West Manchester is a village in Preble County, Ohio, United States. The population was 415 at the 2020 census. It is part of the Dayton Metropolitan Statistical Area.

==Geography==

According to the United States Census Bureau, the village has a total area of 0.27 sqmi, all land.

==Demographics==

Historical population
| Census | Pop. | Note | %± |
| 1880 | 229 |  | — |
| 1900 | 384 |  | — |
| 1910 | 445 |  | 15.9% |
| 1920 | 409 |  | −8.1% |
| 1930 | 372 |  | −9.0% |
| 1940 | 395 |  | 6.2% |
| 1950 | 469 |  | 18.7% |
| 1960 | 460 |  | −1.9% |
| 1970 | 469 |  | 2.0% |
| 1980 | 448 |  | −4.5% |
| 1990 | 464 |  | 3.6% |
| 2000 | 433 |  | −6.7% |
| 2010 | 474 |  | 9.5% |
| 2020 | 415 |  | −12.4% |
U.S. Decennial Census

===2010 census===
As of the census of 2010, there were 474 people, 167 households, and 123 families living in the village. The population density was 1755.6 PD/sqmi. There were 179 housing units at an average density of 663.0 /sqmi. The racial makeup of the village was 95.4% White, 1.9% African American, 0.4% Native American, 0.2% from other races, and 2.1% from two or more races. Hispanic or Latino of any race were 1.1% of the population.

There were 167 households, of which 40.7% had children under the age of 18 living with them, 50.3% were married couples living together, 15.6% had a female householder with no husband present, 7.8% had a male householder with no wife present, and 26.3% were non-families. 21.0% of all households were made up of individuals, and 7.2% had someone living alone who was 65 years of age or older.
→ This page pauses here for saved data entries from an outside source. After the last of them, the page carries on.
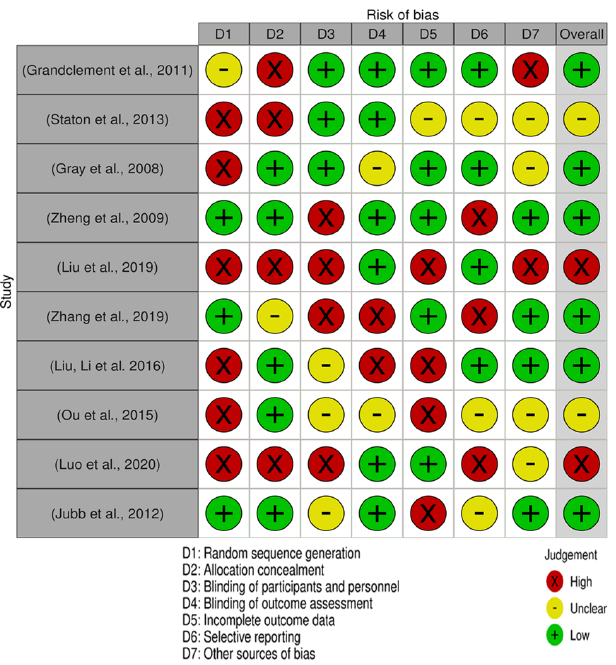
Figure 4. Risk of bias summary for each included study. The Cochrane risk-of-bias assessment for the 10 articles included in this review. In terms of random sequence generation, 6 studies had a low risk of bias while 4 had high risk of bias. Concerning the risk of allocation concealment, 5 studies had a low risk of bias and 5 has a high risk of bias. In the selective reporting domain, 4 studies had a low risk of bias, 3 unclear, and 3 had high.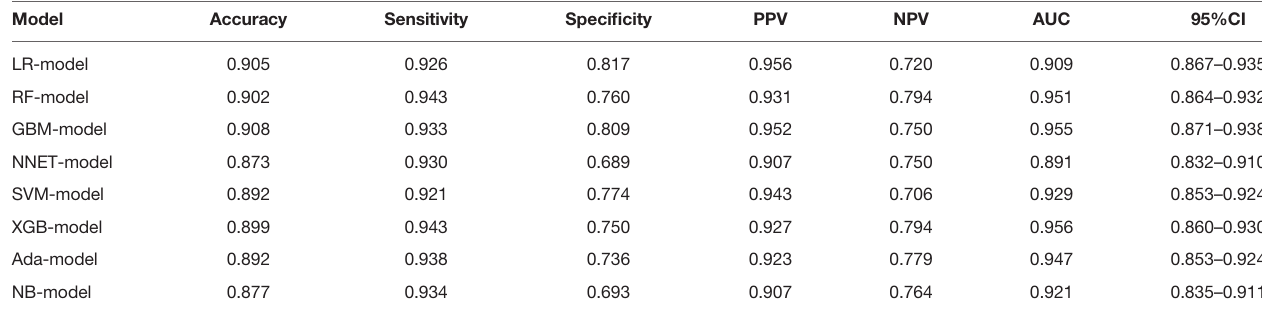
TABLE 6 | The prediction performance of the non-traumatic subarachnoid hemorrhage prediction model in the test set. Model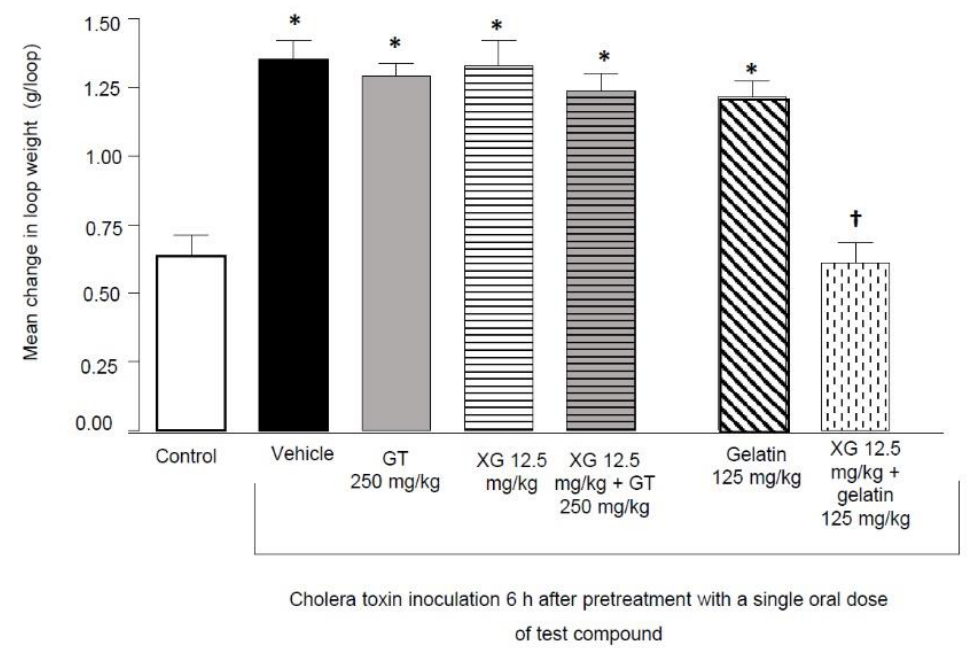
Figure 4. Pretreatment with single-dose oral xyloglucan 12.5 mg + gelatin 125 mg/kg 6 h before cholera toxin (CT) inoculation significantly attenuated CT-induced intra-loop water secretion relative to vehicle in isolated jejunal loops of anesthetized rats ( n = 8/group). * p < 0.05 vs. control, † p < 0.05 vs. vehicle.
The average household size was 2.84 and the average family size was 3.23.

The median age in the village was 33.3 years. 27.6% of residents were under the age of 18; 11.6% were between the ages of 18 and 24; 28.3% were from 25 to 44; 22.2% were from 45 to 64; and 10.3% were 65 years of age or older. The gender makeup of the village was 48.7% male and 51.3% female.

===2000 census===
As of the census of 2000, there were 433 people, 168 households, and 124 families living in the village. The population density was 1,851.7 PD/sqmi. There were 177 housing units at an average density of 756.9 /sqmi. The racial makeup of the village was 99.08% White, 0.46% Native American, 0.46% from other races. Hispanic or Latino of any race were 1.39% of the population.

There were 168 households, out of which 38.7% had children under the age of 18 living with them, 60.7% were married couples living together, 10.7% had a female householder with no husband present, and 25.6% were non-families. 22.0% of all households were made up of individuals, and 8.3% had someone living alone who was 65 years of age or older. The average household size was 2.58 and the average family size was 3.06.
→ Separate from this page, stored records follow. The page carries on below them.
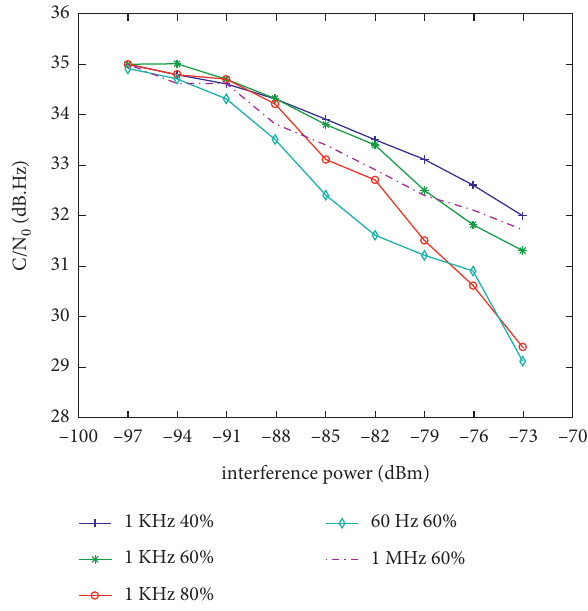
Figure 8: C/N 0 in different pulse parameters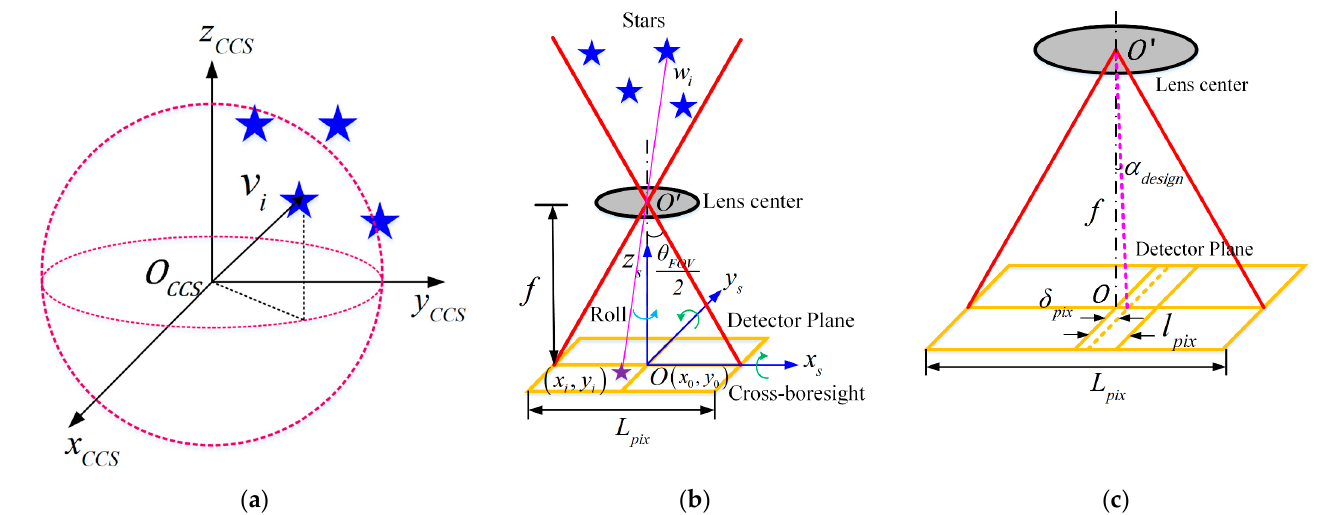
Figure 2 . ( a ) 𝑣 (cid:3036) in the celestial coordinate system. ( b ) Principle of the star tracker and 𝑤 (cid:3036) in the star tracker coordinate Figure 2. ( a ) v i in the celestial coordinate system. ( b ) Principle of the star tracker and w i in the star tracker coordinate system. ( c ) Pointing accuracy model of the star tracker. system. ( c ) Pointing accuracy model of the star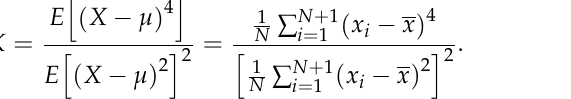
Step 1: Extract a dataset of n values, represented as x = { x 1 , x 2 , · · · , x n } , around the rough arrival time determined by Hilbert-Huang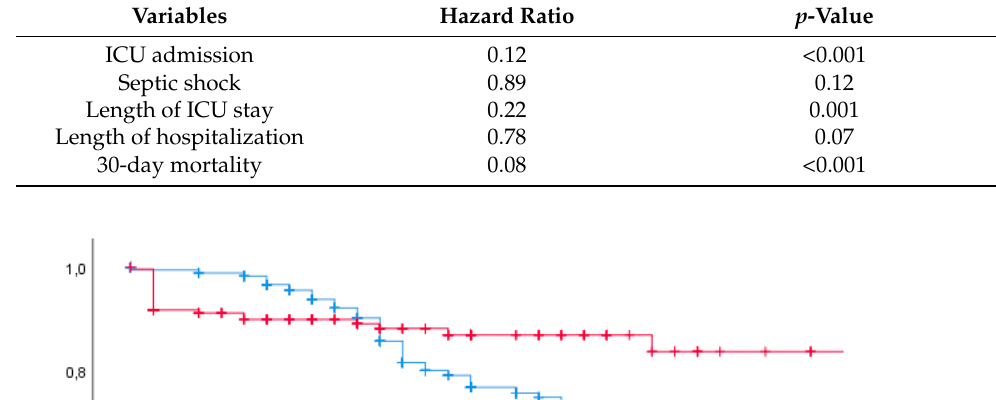
Table 4. Association between early effective antibiotic therapy and outcomes in all study patients.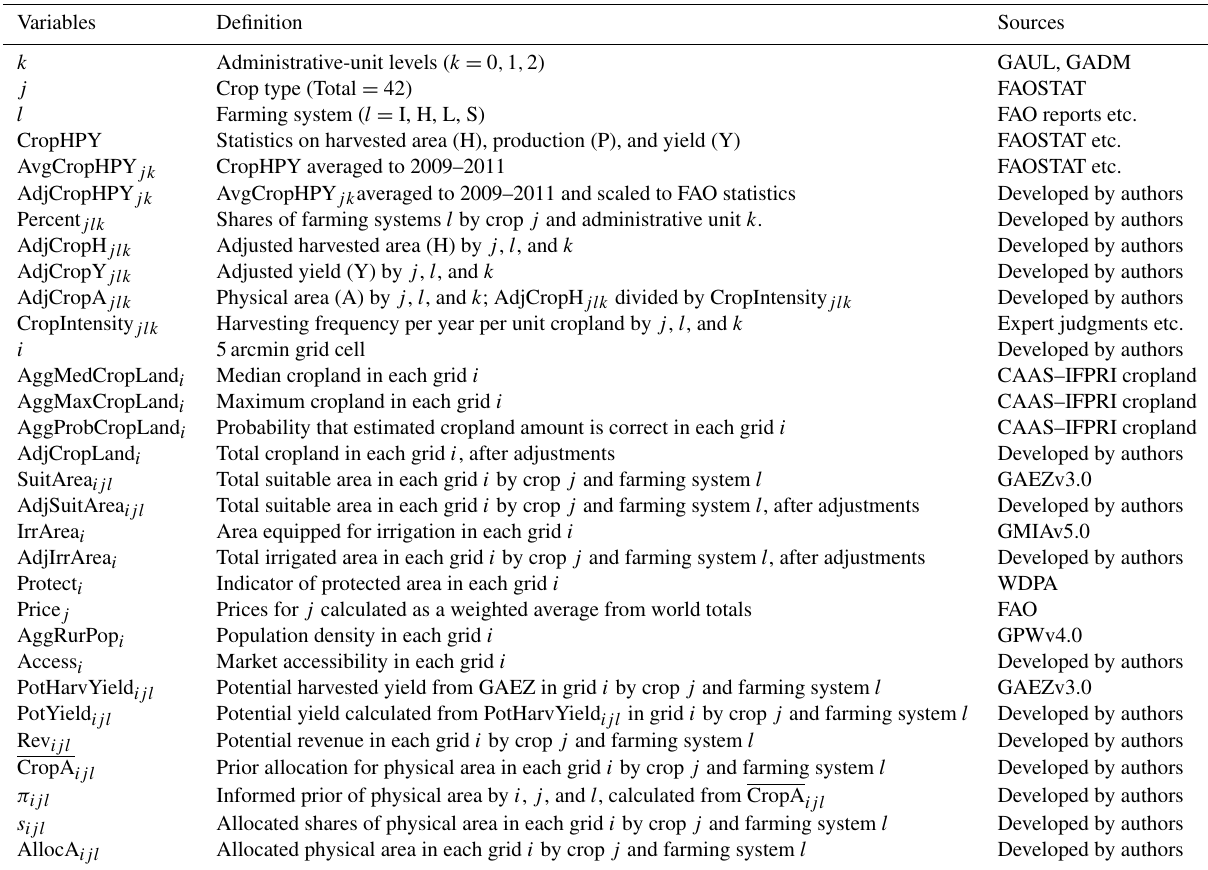
Table 2. The main input variables used in SPAM2010.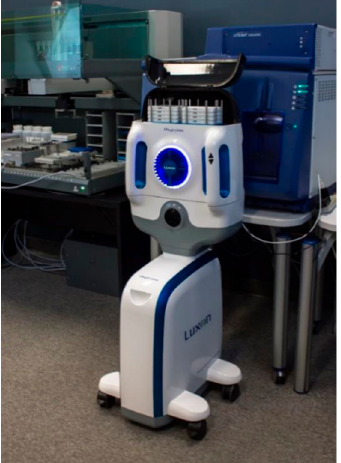
Figure 3. Laser diode thermal desorption ion source tandem mass spectrometry ( LDTD-MS/MS) analysis (Source: [61] ).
In the village, the population was spread out, with 26.8% under the age of 18, 12.0% from 18 to 24, 30.7% from 25 to 44, 20.3% from 45 to 64, and 10.2% who were 65 years of age or older. The median age was 31 years. For every 100 females there were 100.5 males. For every 100 females age 18 and over, there were 93.3 males.

The median income for a household in the village was $34,063, and the median income for a family was $39,583. Males had a median income of $32,000 versus $20,781 for females. The per capita income for the village was $16,968. About 4.3% of families and 7.7% of the population were below the poverty line, including 2.0% of those under age 18 and 16.7% of those age 65 or over.

==Education==
The National Trail Local School District serves students in West Manchester along with surrounding Monroe Township. West Manchester has a public library, a branch of the Preble County District Library.